TMte acuerdo de la Plaza de Italia, y de mi abuela, que vivía muy cerca. Mi abuela era una mujer con fama de santa que sufría de artrosis, o de reúma, ahora no sabría decir. Amable, sencilla y algo cándida, vestía siempre de negro, y en los días de frío yo todavía la veo en el diminuto comedor sentada a aquella mesa-camilla con brasero de picón.
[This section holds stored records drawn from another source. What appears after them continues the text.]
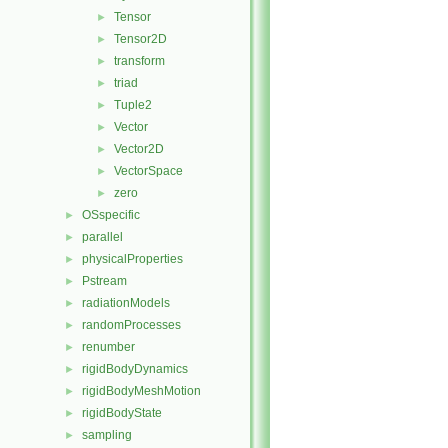
Tensor
►
Tensor2D
►
transform
►
triad
►
Tuple2
►
Vector
►
Vector2D
►
VectorSpace
►
zero
►
OSspecific
►
parallel
►
physicalProperties
►
Pstream
►
radiationModels
►
randomProcesses
►
renumber
►
rigidBodyDynamics
►
rigidBodyMeshMotion
►
rigidBodyState
►
sampling
►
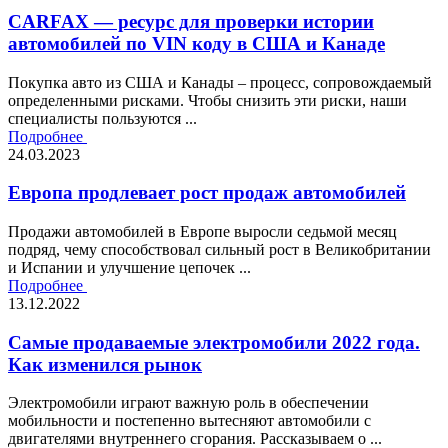
CARFAX — ресурс для проверки истории
автомобилей по VIN коду в США и Канаде
Покупка авто из США и Канады – процесс, сопровождаемый
определенными рисками. Чтобы снизить эти риски, наши
специалисты пользуются ...
Подробнее
24.03.2023
Европа продлевает рост продаж автомобилей
Продажи автомобилей в Европе выросли седьмой месяц
подряд, чему способствовал сильный рост в Великобритании
и Испании и улучшение цепочек ...
Подробнее
13.12.2022
Самые продаваемые электромобили 2022 года.
Как изменился рынок
Электромобили играют важную роль в обеспечении
мобильности и постепенно вытесняют автомобили с
двигателями внутреннего сгорания. Рассказываем о ...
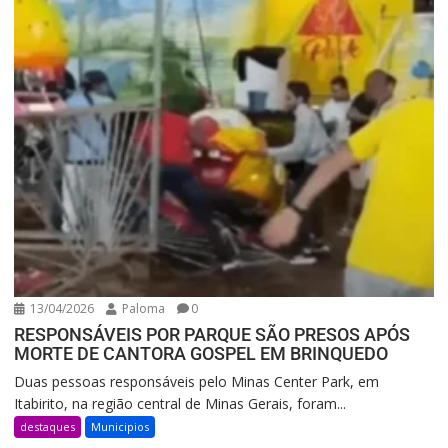
13/04/2026
Paloma
0
RESPONSÁVEIS POR PARQUE SÃO PRESOS APÓS
MORTE DE CANTORA GOSPEL EM BRINQUEDO
Duas pessoas responsáveis pelo Minas Center Park, em
Itabirito, na região central de Minas Gerais, foram...
destaques
Municipios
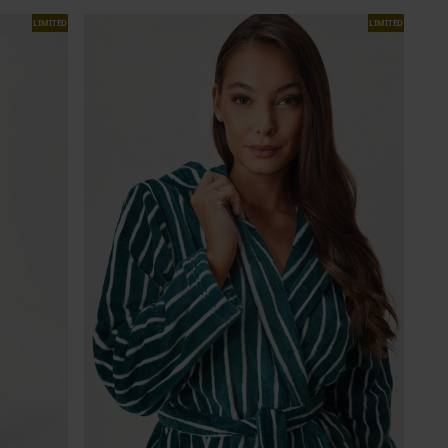
LIMITED
LIMITED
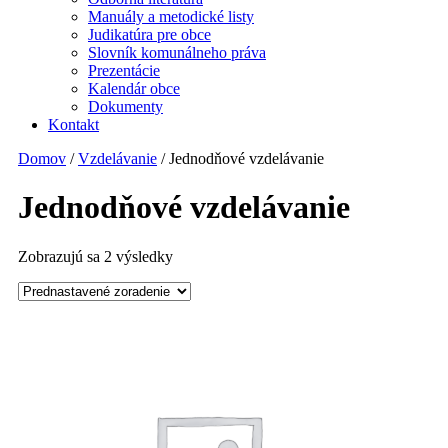
Manuály a metodické listy
Judikatúra pre obce
Slovník komunálneho práva
Prezentácie
Kalendár obce
Dokumenty
Kontakt
Domov
/
Vzdelávanie
/ Jednodňové vzdelávanie
Jednodňové vzdelávanie
Zobrazujú sa 2 výsledky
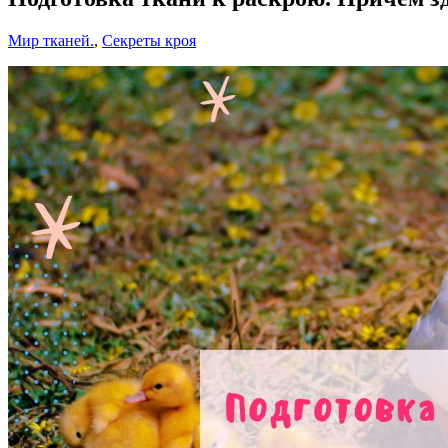
Мир тканей.
,
Секреты кроя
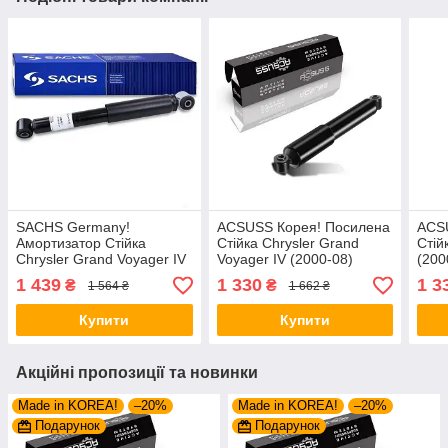
SACHS Germany!
ACSUSS Корея! Посилена
ACS
Амортизатор Стійка
Стійка Chrysler Grand
Стій
Chrysler Grand Voyager IV
Voyager IV (2000-08)
(200
(2000-08) Крайслер Гранд
Крайслер Гранд Вояжер
Вояж
1 439
1 330
1 3
₴
₴
1 564 ₴
1 662 ₴
Вояжер IV. Задній. 200687
IV. Задня. 200687 , 344080
, 34
, 344080
Купити
Купити
Акційні пропозиції та новинки
Made in KOREA!
–20%
Made in KOREA!
–20%
Подарунок
Подарунок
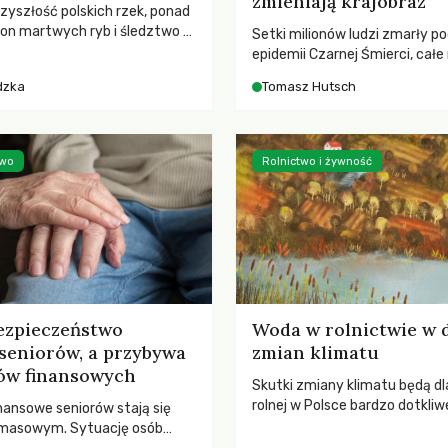
zmieniają krajobraz
rzyszłość polskich rzek, ponad
ton martwych ryb i śledztwo z
Setki milionów ludzi zmarły p
2 Kodeksu karnego. Katastrofa
epidemii Czarnej Śmierci, całe
bnażyła słabość systemu,
opustoszały, a pola zarastały
dzka
Tomasz Hutsch
lił, by prace modernizacyjne
pierwsze liście nowych dębów 
 lawinę zdarzeń prowadzących
się na włoskich wzgórzach, Eu
nej śmierci rzeki.
podnosiła się po jednej z najw
katastrof w swoich dziejach.
two
Rolnictwo i żywność
ezpieczeństwo
Woda w rolnictwie w 
seniorów, a przybywa
zmian klimatu
ów finansowych
Skutki zmiany klimatu będą dl
rolnej w Polsce bardzo dotkliw
nansowe seniorów stają się
stoi przed dwoma ważnymi w
 masowym. Sytuację osób
potrzebą redukcji emisji gazó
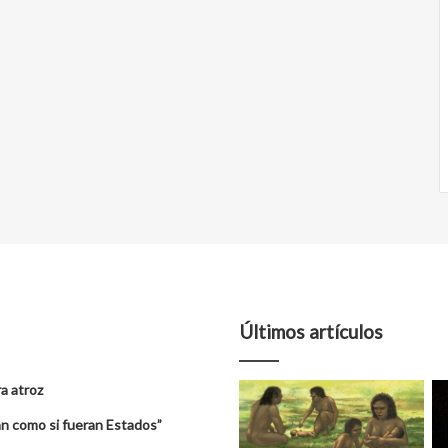
Últimos artículos
a atroz
úan como si fueran Estados”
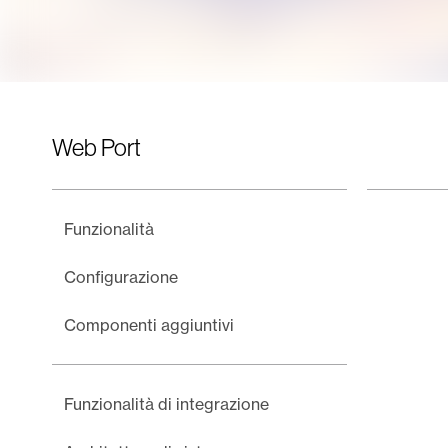
Web Port
Funzionalità
Configurazione
Componenti aggiuntivi
Funzionalità di integrazione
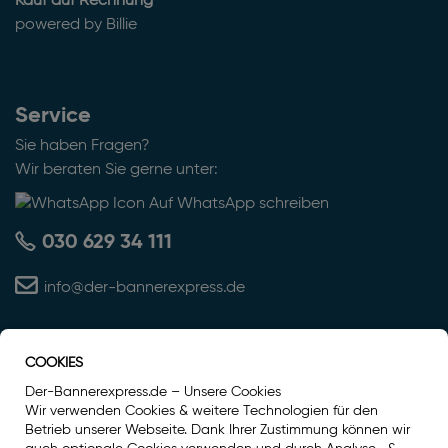
Kauf auf Rechnung
powered by Billie
Service
Sie haben Fragen?
Wir beraten Sie gerne unter:
Auf WhatsApp schreiben
030 629 34 111
info@der-bannerexpress.de
COOKIES
Auszeichnung
Der-Bannerexpress.de – Unsere Cookies
Wir verwenden Cookies & weitere Technologien für den
Betrieb unserer Webseite. Dank Ihrer Zustimmung können wir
Allí pasaba yo las horas, feliz. En su casa y en las calles del barrio, que entonces eran para mí el gran mundo: Constancia, Peña Redonda, Piedad, Berrocala, Gran Capitán. Y también, claro, la citada Plaza, donde los niños jugábamos a las canicas, que en aquel tiempo llamábamos bolindres. Yo era muy bueno jugando y siempre (o casi siempre) ganaba. Nos gustaba tanto estar allí, arrodillados sobre la tierra --aún no habían plantado el césped--, que perdíamos la noción del tiempo, y cuando regresábamos al hogar dulce hogar ya había caído la noche. Habría que vernos, todo sucios: las manos, las zapatillas, la cara, la ropa- Muy a menudo mi madre, que era costurera, tenía que coser rodilleras a mis pantalones. Lo hacía con abnegación, como si tanto destrozo fuera un peaje inevitable en mi etapa de crecimiento. Nunca me regañaba, eso lo recuerdo bien. Pero es que en caso contrario de nada hubieran servido sus reproches: llegar a casa cada noche, las farolas ya encendidas, con un saco lleno de bolindres ganados a pulso a mis compañeros de juego era lo más grande que podría imaginar, y nada me hubiera detenido. Ni siquiera, ya digo, las hipotéticas recriminaciones de mi madre, que durante años siguió cosiendo en silencio sufridas rodilleras al Rey de las Canicas.